Every line containing the word "size" is to be copied from the data below.

[Opening RECORDS SHOWN section]

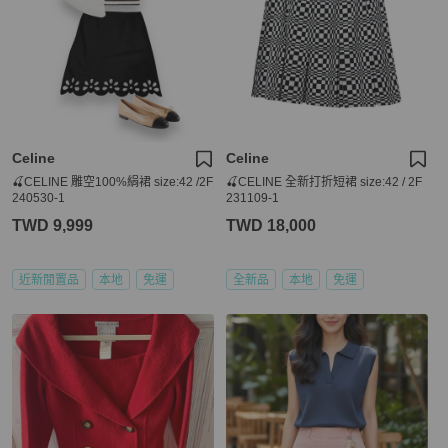
Celine
Celine
🍒CELINE 雕空100%絹裙 size:42 /2F
🍒CELINE 全新打折短裙 size:42 / 2F
240530-1
231109-1
TWD 9,999
TWD 18,000
近新閒置品
本地
免運
全新品
本地
免運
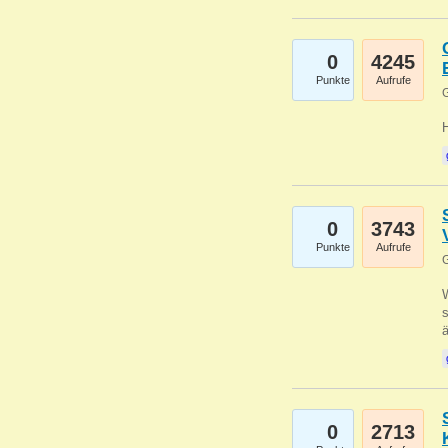
0
4245
Punkte
Aufrufe
G
0
3743
Punkte
Aufrufe
G
W
s
0
2713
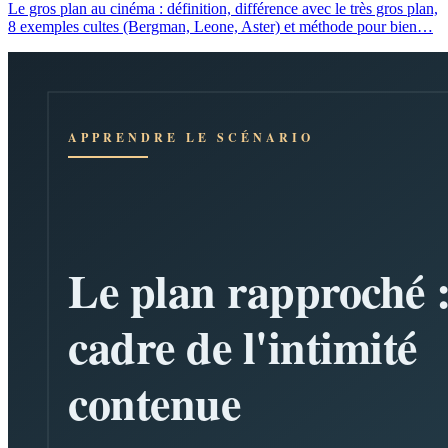
Le gros plan au cinéma : définition, différence avec le très gros plan,
8 exemples cultes (Bergman, Leone, Aster) et méthode pour bien…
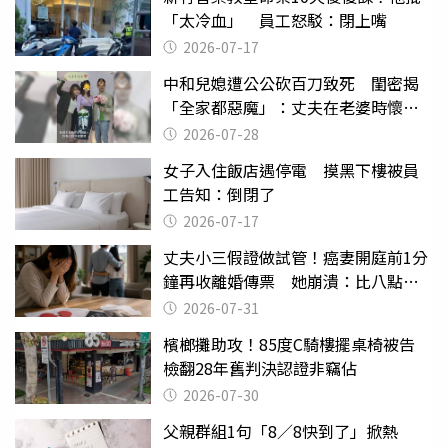
「太冷血」 員工怒駁：閉上嘴
2026-07-17
中和兒媳遭公公砍百刀致死 閨密揭
「全家都惡魔」：丈夫在老婆時懷孕
摔東西
2026-07-28
女子入住飯店遇停電 摸黑下樓被員
工告知：倒閉了
2026-07-17
丈夫小三假證做試管！癌妻開庭前1分
鐘再收離婚傳票 她崩潰：比八點檔
還扯
2026-07-31
檳榔攤助攻！85度C騎樓擺桌椅被告
檢翻28年舊判決認證非竊佔
2026-07-30
父親群組1句「8／8快到了」掀熱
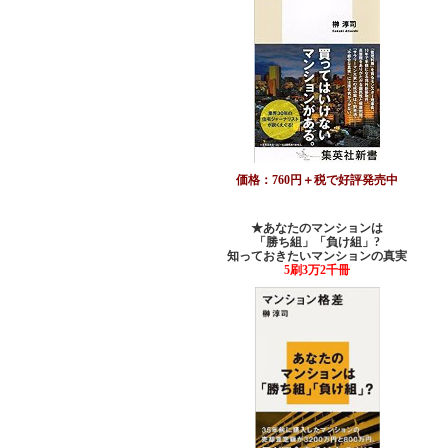
価格：760円＋税で好評発売中
★あなたのマンションは
「勝ち組」「負け組」?
知っておきたいマンションの真実
5刷3万2千冊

[Closing RECORDS SHOWN section]

• EXERCISE SOLUTION:
🍒CELINE 雕空100%絹裙 size:42 /2F
🍒CELINE 全新打折短裙 size:42 / 2F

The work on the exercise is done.